By now, you might be asking why isn't fixing our marriage one of the options. It's over. I hope the best for her, but in truth, I felt this likely to be the case 6 3/4 years ago that there was little hope. However, I didn't close the door because sometimes time and water under the bridge can help things but it hasn't in our situation. No I wasn't waiting for a magic solution. Just letting all hope fade I guess. It has.

For the last 4 months, things have changed. I've been depressed (and drinking) and wandering at the bottom of the well. I have fortunately not done real damage to my career or livlihood yet, but one can't live that way. 

Why has it changed? I’m not entirely sure. But I think the environment and challenges faced in my home have worn me down and I add in to that that things are different now for my son as a 13 year old than back to when he was 5. He’s a teenager now and that of course presents parents challenges. I don’t think our situation supports those challenges very well and have always been concerned at how my wife would handle those challenges given her own insecurities. I’ve already seen signs that are reinforcing my concerns.

I've been wearing my wedding ring all these years out of respect for the situation. About 2 months ago, I broke my ring finger and had to have it (the ring) cut off. I do not have the strength or inclination to have it repaired and begin wearing it again.

About 3 months ago, I began making a friendship through an online game with a woman in another state. Either I'm crazy and in a state of delusion or I have truly been blessed by meeting the right person at the right time. We've never met in person and there are many things we have yet to learn about the other. But her life too is following a path that makes me believe there is a reason why we met. 

Sometime before the holidays, I decided to express my feelings for her. I had been thinking of her in this way but finally decided that I couldn't miss this opportunity. I had to tell her that I was falling for her.

If you've never played an online multiplayer game, you probably think this is crazy. But Ive spent a lot of time together with her, and getting to know her in ways that would be difficult to do in another setting. This woman is special and she sings to my heart.
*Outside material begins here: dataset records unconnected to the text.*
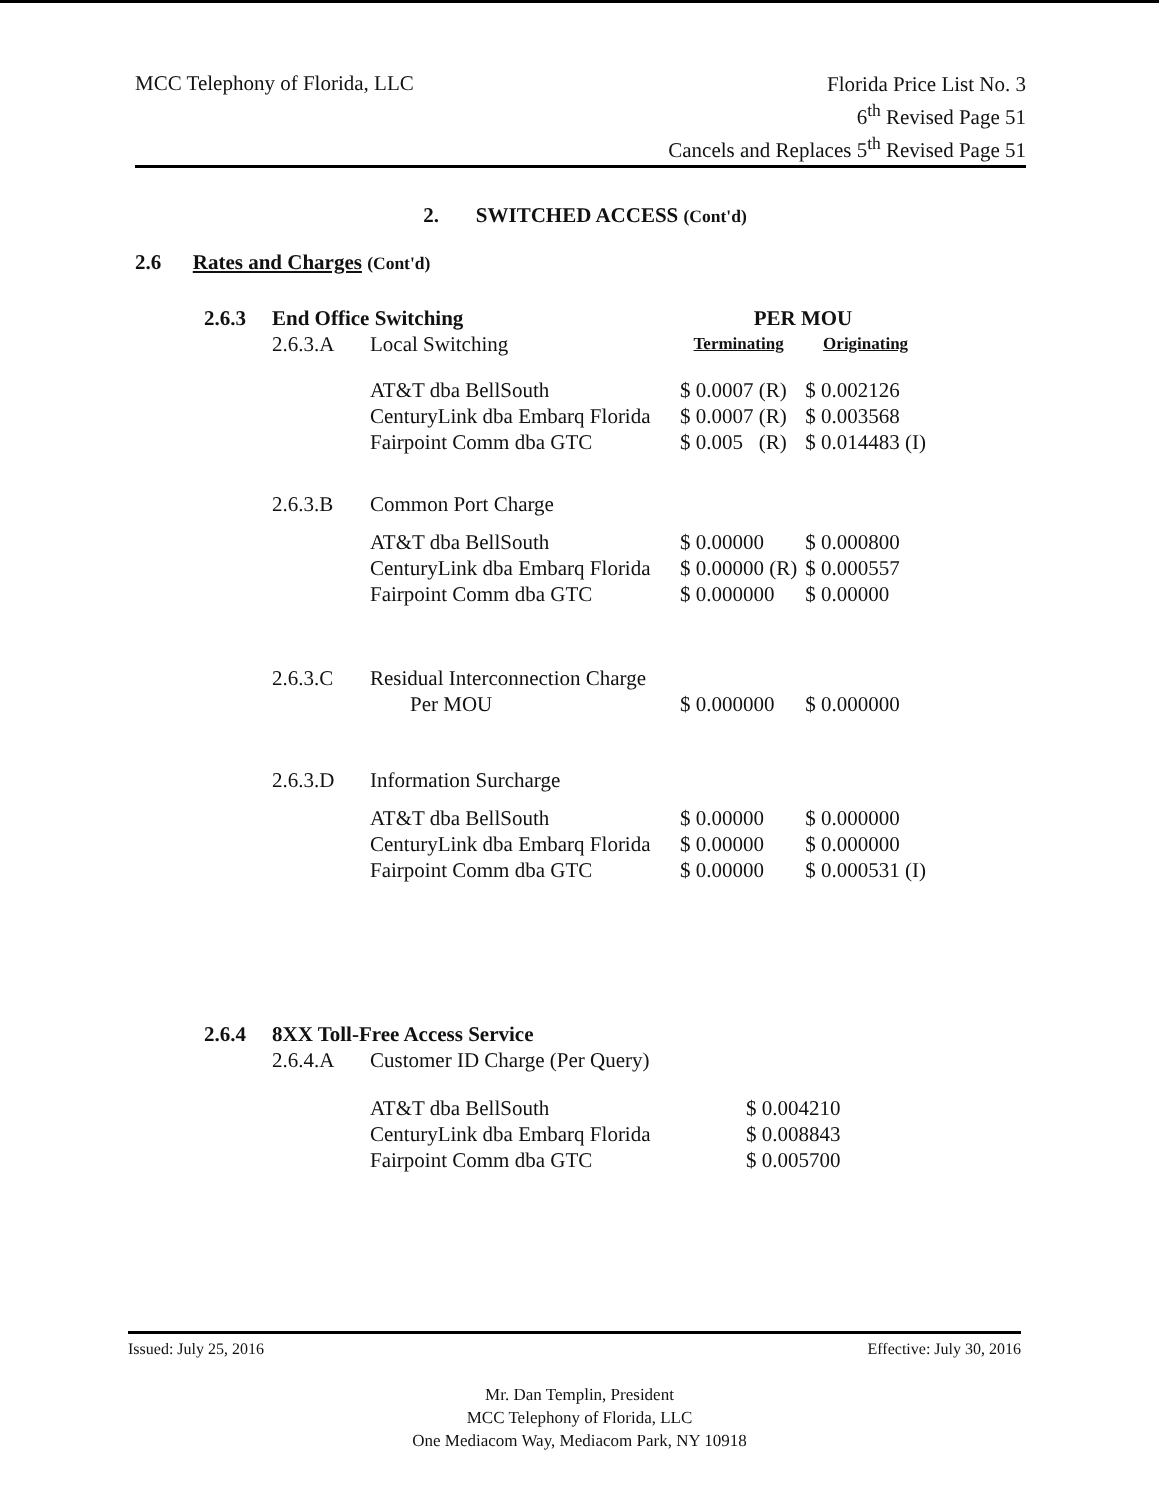MCC Telephony of Florida, LLC
Florida Price List No. 3
6<sup>th</sup> Revised Page 51
Cancels and Replaces 5<sup>th</sup> Revised Page 51
2. SWITCHED ACCESS (Cont'd)
2.6 Rates and Charges (Cont'd)
| 2.6.3 | End Office Switching | | PER MOU | |
| | 2.6.3.A | Local Switching | Terminating | Originating |
| | | AT&T dba BellSouth | $ 0.0007 (R) | $ 0.002126 |
| | | CenturyLink dba Embarq Florida | $ 0.0007 (R) | $ 0.003568 |
| | | Fairpoint Comm dba GTC | $ 0.005 (R) | $ 0.014483 (I) |
| | 2.6.3.B | Common Port Charge | | |
| | | AT&T dba BellSouth | $ 0.00000 | $ 0.000800 |
| | | CenturyLink dba Embarq Florida | $ 0.00000 (R) | $ 0.000557 |
| | | Fairpoint Comm dba GTC | $ 0.000000 | $ 0.00000 |
| | 2.6.3.C | Residual Interconnection Charge | | |
| | | Per MOU | $ 0.000000 | $ 0.000000 |
| | 2.6.3.D | Information Surcharge | | |
| | | AT&T dba BellSouth | $ 0.00000 | $ 0.000000 |
| | | CenturyLink dba Embarq Florida | $ 0.00000 | $ 0.000000 |
| | | Fairpoint Comm dba GTC | $ 0.00000 | $ 0.000531 (I) |
| 2.6.4 | 8XX Toll-Free Access Service | | | |
| | 2.6.4.A | Customer ID Charge (Per Query) | | |
| | | AT&T dba BellSouth | $ 0.004210 | |
| | | CenturyLink dba Embarq Florida | $ 0.008843 | |
| | | Fairpoint Comm dba GTC | $ 0.005700 | |
Issued: July 25, 2016 Effective: July 30, 2016
Mr. Dan Templin, President
MCC Telephony of Florida, LLC
One Mediacom Way, Mediacom Park, NY 10918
But she spurned me. Graciously, but she made it completely clear that I was barking up the wrong tree and while she hoped to be friends, I needed to let this go. She was not looking for a new relationship and I should not wait for her to start.

About 2 weeks ago, I saw a light at the end of my tunnel. Divorce. The idea of a path out of the bottom of despair is what I needed. Or more specifically, to start down a path rather than wallowing in place. I have energy again. I'm now sad, not depressed. I don't need to drink. I have hope.

Now as of this week, my online friend has opened her heart to me. How can I begin to tell you how happy this made me?

I don't know what the path is from here. But I've been able to visualize my goal for where I would like things to be and I've come up with an idea for the first couple of steps for how I might get there. For everything else in between I haven't got a clue.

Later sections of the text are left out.